#### PAGE TEXT:
* * *

December 11, 2002
Article

Yahoo's Quirky Bounce Codes & Whitelisting

SUMMARY: This fall we discovered our own newsletter issues were ending up in
Yahoo's junk mail folders instead of subscribers' inboxes. So our
Tech Editor Alexis Gutzman sprang into action.

Find out how to get your own mailings whitelisted at Yahoo, and
also how the \"quirky\" bounce codes may screw up your list's cleanliness. (It's annoying to say the least.)
Into the bulk mail folder! That's where we found that our
newsletters were being filtered by Yahoo for those Yahoo
recipients who had filtering enabled.

We looked at the content, and ran some tests, and we couldn't see
any correlation between our content and filtering.

We had the scoop on getting whitelisted at Yahoo, so we sent off
an inquiry to mail-abuse-bulk@yahoo-inc.com, requesting
whitelisting. We gave them a bit of reassuring detail about our
lists and our newsletters. Within 24 hours we had a reply from
their mail-abuse desk. The reply included a text form for us to
complete.

After submitting our answers to their 14 questions, we got an
answer in less than 48 hours that we had been approved for
whitelisting.

The only problem we had was with Yahoo bounce codes.

* * *

#### DATA EXTRACTS:
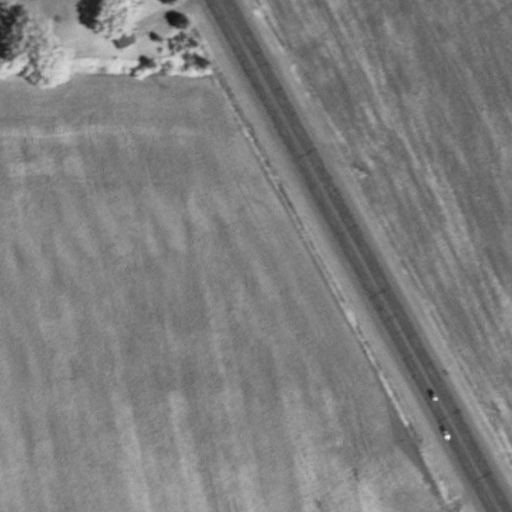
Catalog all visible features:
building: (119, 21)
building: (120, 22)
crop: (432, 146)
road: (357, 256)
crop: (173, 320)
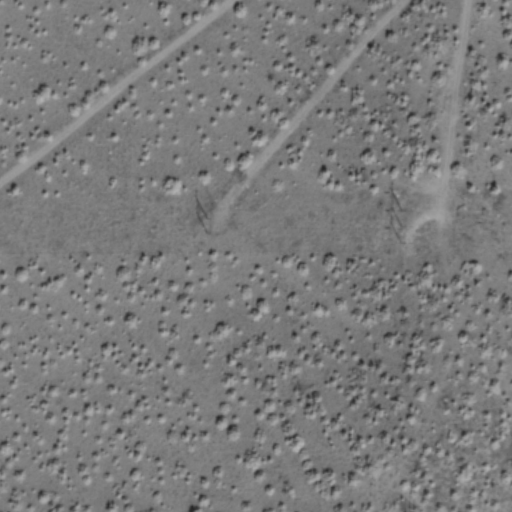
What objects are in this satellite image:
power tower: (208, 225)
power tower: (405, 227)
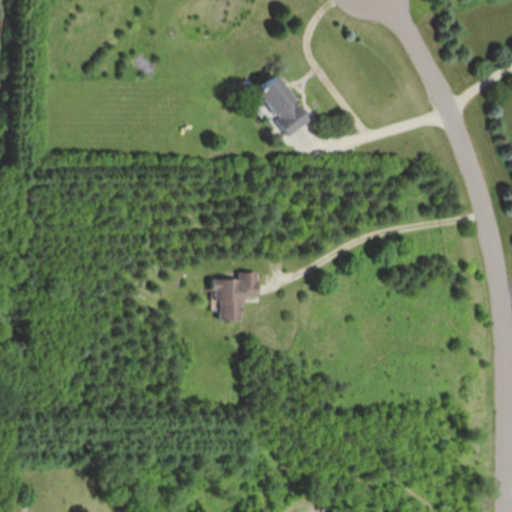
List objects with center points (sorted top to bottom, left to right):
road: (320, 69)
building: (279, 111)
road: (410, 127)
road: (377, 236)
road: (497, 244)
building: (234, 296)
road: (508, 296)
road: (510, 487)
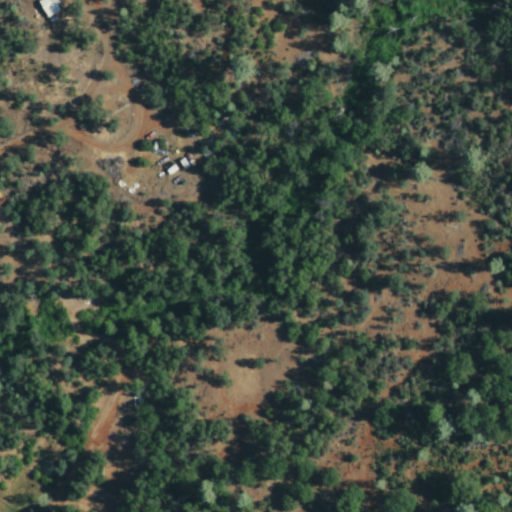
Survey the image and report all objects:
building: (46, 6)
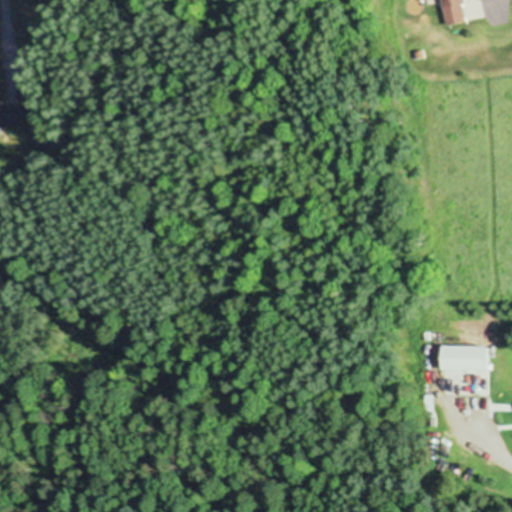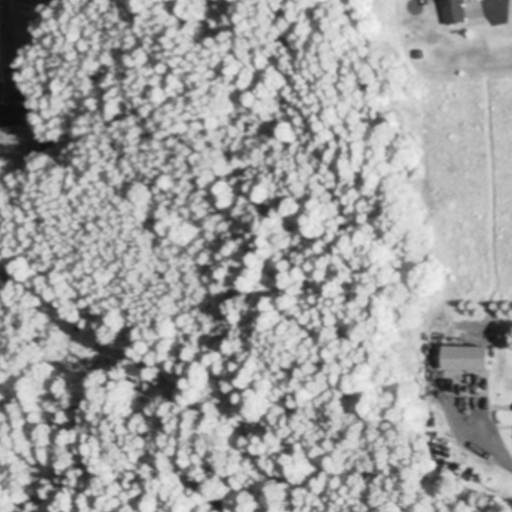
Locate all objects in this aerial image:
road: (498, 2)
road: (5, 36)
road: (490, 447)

* * *

#### TASK DESCRIPTION:
Can you rewrite the Yahoo whitelisting article, beginning at the words "Into the bulk" and stopping after "content and filtering.", with "bulk mail folder" changed to "spam folder" wherever it appears?

#### OUTPUT FOR THIS TASK:
Into the spam folder! That's where we found that our
newsletters were being filtered by Yahoo for those Yahoo
recipients who had filtering enabled.

We looked at the content, and ran some tests, and we couldn't see
any correlation between our content and filtering.